— Так было, так будет! — провозгласил премьер с думской трибуны.
И тут же — разглагольствования либералов (им все еще казалось, что именно они подлинные хозяева русской земли!); вопли декадентов, призывы «воспарить над буднями» и тут же лакейское прислужничество перед властью.
Происходящее в мире до того волновало больного, что друзья на первых порах начали припрятывать наиболее острые номера газет.
Настоящие «новые времена» обозначались прежде всего в сфере идей. Русская интеллигенция заметалась в поисках новых вех и маяков. Многие, охладев к политической борьбе, пошли навстречу декадентам, занимавшим одну за другой ключевые позиции в искусстве, в литературе.
Если «декаданс» в современной ему музыке представлялся Танееву «отвратительным в своей сущности злом», то прежде всего потому, что он считал его гибельным для искусства, подрывающим устои его существования, ведущим к неизбежному распаду тональной системы. Большие произведения, писал он, рождаются не как стройные организмы, а как бесформенные массы механически связанных частиц, которые можно по усмотрению переставлять и заменять другими.
Особенно отталкивали композитора излишества в сфере гармонии.
Однажды с комическим ужасом он рассказывал о том, что, по слухам, некий француз пишет музыку квартовыми аккордами, красными чернилами на черной бумаге…
Вместе с тем он глубоко чуждался и рутины. Немного позднее он писал Модесту Ильичу Чайковскому: «У меня не лежит душа к сочинениям новейших модернистов вовсе не потому, что я желаю застоя в музыке и враждебно отношусь к новизне. Наоборот, повторение того, что уже давным-давно сказано, я считаю делом бесполезным, и отсутствие оригинальности в сочинении делает меня к нему совершенно равнодушным. Но теперешнее движение кажется мне, прежде всего, в высшей степени односторонним… Музыкальный язык портится. Вместо связности и целеустремленности гармоний, которая чувствуется в сочинениях еще сравнительно недавнего времени, мы встречаем совершенно произвольное сопоставление тонально отдаленных друг от друга аккордов…»
Не новое как таковое отталкивало московского музыканта. Довольно вспомнить восхищение, с каким он встретил «Кащея» и позднее «Золотого петушка» Римского-Корсакова.
Никогда Сергей Иванович ничего не принимал и не отвергал до проверки опытом.
Предание донесло до нас память о том, как в течение нескольких недель московские музыканты, собираясь в домике Танеева, прилежно изучали оркестровые партитуры «Кольца Нибелунгов» Вагнера.
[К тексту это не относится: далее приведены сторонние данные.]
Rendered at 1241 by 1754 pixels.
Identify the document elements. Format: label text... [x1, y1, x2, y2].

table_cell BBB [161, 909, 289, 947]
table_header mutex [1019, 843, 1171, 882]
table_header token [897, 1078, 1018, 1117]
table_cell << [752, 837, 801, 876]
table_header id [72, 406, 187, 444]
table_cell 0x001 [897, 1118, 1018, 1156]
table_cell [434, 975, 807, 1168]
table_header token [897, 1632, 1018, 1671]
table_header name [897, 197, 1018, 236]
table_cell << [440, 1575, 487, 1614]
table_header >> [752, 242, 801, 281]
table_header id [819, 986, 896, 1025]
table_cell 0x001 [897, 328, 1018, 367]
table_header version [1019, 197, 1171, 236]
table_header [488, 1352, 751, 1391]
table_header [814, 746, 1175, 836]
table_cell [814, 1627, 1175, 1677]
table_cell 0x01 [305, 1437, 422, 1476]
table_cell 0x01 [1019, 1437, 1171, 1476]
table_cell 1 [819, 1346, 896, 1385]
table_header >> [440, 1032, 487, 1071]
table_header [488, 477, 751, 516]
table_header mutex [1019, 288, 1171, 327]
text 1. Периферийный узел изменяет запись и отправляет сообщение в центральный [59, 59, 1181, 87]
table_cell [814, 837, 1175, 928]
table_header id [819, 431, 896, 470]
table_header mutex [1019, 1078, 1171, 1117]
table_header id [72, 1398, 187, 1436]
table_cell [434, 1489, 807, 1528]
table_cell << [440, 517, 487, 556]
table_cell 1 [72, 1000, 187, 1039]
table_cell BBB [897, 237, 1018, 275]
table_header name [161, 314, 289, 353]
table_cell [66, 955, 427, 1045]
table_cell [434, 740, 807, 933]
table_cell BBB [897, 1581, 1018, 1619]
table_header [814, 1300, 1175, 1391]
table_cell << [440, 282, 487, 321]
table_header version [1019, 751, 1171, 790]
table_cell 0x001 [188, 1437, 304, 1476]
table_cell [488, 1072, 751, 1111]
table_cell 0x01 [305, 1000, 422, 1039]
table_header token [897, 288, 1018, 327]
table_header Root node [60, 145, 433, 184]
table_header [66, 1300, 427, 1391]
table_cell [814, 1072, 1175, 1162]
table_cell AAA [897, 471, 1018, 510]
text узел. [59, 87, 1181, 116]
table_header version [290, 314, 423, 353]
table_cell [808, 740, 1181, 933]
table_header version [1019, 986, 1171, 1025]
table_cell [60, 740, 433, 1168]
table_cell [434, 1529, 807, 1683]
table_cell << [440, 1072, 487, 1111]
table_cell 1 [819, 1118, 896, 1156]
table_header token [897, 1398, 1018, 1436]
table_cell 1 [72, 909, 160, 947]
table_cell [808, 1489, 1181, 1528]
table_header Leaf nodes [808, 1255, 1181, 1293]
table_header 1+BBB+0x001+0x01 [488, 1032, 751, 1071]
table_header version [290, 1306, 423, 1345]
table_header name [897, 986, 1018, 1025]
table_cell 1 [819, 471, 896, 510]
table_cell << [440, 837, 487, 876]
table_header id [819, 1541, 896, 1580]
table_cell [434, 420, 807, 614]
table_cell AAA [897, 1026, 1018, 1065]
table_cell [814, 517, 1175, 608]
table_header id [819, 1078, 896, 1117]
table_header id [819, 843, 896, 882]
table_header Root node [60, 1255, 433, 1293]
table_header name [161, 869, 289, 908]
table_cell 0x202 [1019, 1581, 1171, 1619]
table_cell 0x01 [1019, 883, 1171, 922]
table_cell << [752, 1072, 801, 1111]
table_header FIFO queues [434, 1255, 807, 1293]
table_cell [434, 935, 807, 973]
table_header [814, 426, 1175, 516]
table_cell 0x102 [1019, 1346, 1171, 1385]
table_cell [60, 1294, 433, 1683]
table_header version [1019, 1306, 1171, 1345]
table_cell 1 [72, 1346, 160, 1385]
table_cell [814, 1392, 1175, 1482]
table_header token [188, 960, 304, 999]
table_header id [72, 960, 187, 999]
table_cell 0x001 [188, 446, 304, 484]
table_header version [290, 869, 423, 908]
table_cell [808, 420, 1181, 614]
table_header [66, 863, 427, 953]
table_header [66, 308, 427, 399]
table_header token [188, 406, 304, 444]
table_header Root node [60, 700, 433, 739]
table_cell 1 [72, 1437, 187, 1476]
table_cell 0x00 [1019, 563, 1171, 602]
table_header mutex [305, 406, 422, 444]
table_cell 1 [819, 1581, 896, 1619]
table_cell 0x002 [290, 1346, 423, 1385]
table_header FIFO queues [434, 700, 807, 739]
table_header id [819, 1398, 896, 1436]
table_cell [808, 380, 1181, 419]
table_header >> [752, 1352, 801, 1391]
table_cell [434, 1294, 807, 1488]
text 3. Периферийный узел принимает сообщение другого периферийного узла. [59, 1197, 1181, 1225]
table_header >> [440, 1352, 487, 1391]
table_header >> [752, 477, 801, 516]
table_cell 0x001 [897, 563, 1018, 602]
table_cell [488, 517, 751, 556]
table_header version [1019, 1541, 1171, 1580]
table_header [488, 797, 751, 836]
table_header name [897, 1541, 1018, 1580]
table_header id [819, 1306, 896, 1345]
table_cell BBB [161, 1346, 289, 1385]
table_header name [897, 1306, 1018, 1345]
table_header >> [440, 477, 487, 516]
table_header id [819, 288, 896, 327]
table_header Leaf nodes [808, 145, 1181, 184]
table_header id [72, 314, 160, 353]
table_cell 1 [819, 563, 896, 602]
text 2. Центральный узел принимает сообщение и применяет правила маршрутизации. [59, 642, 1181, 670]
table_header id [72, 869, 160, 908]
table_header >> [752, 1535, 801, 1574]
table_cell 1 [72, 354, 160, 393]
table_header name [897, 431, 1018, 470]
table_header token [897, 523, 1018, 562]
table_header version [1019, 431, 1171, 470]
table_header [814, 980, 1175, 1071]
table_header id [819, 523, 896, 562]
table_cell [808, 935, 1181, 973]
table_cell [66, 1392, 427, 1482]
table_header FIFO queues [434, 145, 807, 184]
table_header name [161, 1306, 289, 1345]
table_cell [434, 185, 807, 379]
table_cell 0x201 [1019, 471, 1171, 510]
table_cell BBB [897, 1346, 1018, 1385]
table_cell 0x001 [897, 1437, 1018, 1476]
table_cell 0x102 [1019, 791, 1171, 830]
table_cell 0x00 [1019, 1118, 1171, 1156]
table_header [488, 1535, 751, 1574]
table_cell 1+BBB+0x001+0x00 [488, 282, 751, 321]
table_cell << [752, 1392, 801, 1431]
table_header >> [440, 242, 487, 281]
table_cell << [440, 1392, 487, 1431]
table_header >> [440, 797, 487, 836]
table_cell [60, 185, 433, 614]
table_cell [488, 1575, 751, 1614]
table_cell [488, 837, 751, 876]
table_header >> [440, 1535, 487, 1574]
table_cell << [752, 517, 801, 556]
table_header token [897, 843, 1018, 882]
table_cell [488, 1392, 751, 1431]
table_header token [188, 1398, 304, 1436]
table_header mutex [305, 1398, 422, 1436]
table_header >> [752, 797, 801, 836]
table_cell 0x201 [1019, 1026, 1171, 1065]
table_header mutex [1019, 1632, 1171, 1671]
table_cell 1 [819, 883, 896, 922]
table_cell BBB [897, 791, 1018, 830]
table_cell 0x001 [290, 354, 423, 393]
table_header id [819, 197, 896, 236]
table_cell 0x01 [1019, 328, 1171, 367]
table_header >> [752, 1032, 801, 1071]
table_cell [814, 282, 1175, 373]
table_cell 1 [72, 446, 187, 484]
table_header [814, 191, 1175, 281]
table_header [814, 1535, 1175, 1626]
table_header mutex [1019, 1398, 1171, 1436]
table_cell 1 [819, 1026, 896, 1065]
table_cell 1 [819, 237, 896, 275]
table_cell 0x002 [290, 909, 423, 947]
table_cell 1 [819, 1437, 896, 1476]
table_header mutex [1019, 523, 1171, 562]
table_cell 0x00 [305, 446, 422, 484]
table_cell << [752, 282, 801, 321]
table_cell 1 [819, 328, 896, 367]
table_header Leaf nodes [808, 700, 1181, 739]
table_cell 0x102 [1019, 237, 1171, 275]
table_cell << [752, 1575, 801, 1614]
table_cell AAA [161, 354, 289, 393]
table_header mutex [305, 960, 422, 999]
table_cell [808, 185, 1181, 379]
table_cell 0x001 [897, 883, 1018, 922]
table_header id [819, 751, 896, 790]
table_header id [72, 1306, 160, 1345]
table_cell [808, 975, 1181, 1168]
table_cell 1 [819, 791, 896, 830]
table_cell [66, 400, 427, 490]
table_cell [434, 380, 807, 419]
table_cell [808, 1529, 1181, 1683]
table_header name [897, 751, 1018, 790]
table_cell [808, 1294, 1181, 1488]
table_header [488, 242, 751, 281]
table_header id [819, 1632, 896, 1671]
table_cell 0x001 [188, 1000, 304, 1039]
Ничто существенно важное от внимания Танеева не ускользало.
Еще при жизни Чайковского Сергей Иванович не отрицал того, что у Вагнера «можно многому подучиться».
Путь, избранный Скрябиным, одним из любимейших учеников Танеева, внушал учителю чувство озабоченности, порой недоумения.
Вместе с тем в яркой талантливости Скрябина даже в поздний период Сергей Иванович никогда всерьез не сомневался.
Скрябин же, по словам Болеслава Леопольдовича Яворского, «при всей необычности внутренней слуховой настройки, верный заветам Танеева, выдерживал всю классическую последовательность композиционного оформления».
Именно с этих позиций Танеев, сурово осуждая «гармонические излишества», случалось, принципиально отстаивал музыкальную форму даже таких сочинений, как «Поэма экстаза».
В дневнике Танеева сохранилась запись от 2 декабря 1903 года о посещении Скрябина, игравшего учителю только что созданную Третью симфонию.
Каждый из учеников Сергея Ивановича пошел своей дорогой, отвечающей художественному темпераменту, склонности и влечению сердца.
Но для каждого из них танеевский домик обладал неотразимой притягательной силой.
Несколько окрепнув физически, Сергей Иванович постепенно вернулся к сочинению музыки.
Оглядываясь на прожитый год, композитор иногда думал о тяжких утратах, о горестях и болезнях, оставшихся там. Но кое-что удалось сделать и для людей, для будущего. Это квартет, книга о контрапункте.
Теперь его привлекали вокальные формы. Нередко в руках у него видели томик стихов Тютчева с карандашными пометками на полях пожелтевших страниц.
Так родились на свет танеевские терцеты «Ночи», несколько необычная форма была позаимствована, как видно, из опыта великих мастеров эпохи Возрождения. Композитор видел в этих небольших сочинениях для вокального трио переходный этап к дальнейшему.
Первым был текст «Сонета Микеланджело».